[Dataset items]
▼
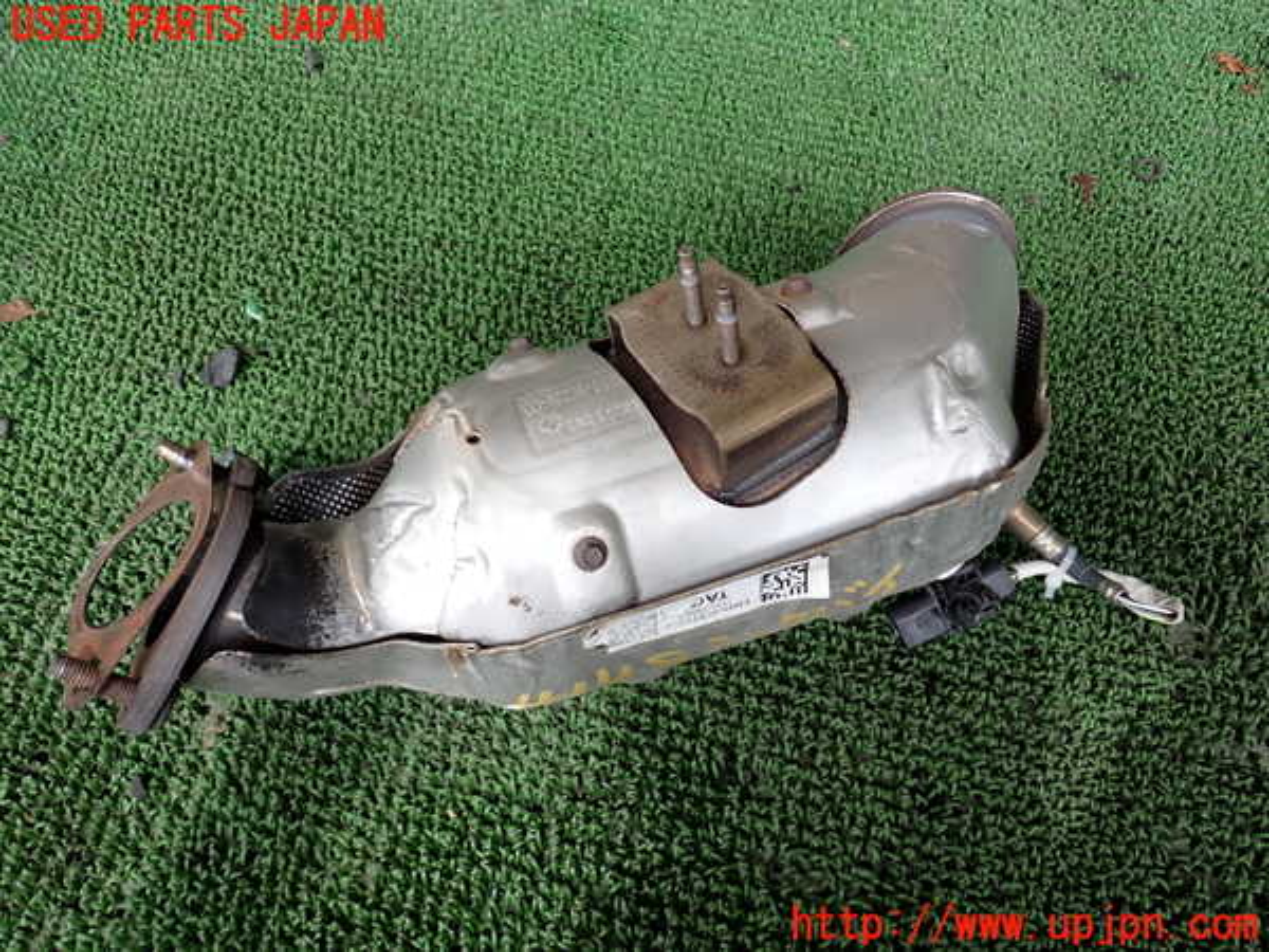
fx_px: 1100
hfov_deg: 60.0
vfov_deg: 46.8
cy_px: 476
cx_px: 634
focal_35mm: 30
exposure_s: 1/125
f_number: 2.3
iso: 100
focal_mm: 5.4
▲
▼
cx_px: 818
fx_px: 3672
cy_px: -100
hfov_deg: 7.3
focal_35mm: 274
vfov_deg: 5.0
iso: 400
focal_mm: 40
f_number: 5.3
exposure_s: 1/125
▲
#### [EXERCISE OBJECTIVE]
Reproduce, character for character, only the lines of the preceding data that start at the line with "fx_px: 1100" and end at the line with "focal_mm: 5.4", both included.

#### [RESPONSE TO THE EXERCISE]
fx_px: 1100
hfov_deg: 60.0
vfov_deg: 46.8
cy_px: 476
cx_px: 634
focal_35mm: 30
exposure_s: 1/125
f_number: 2.3
iso: 100
focal_mm: 5.4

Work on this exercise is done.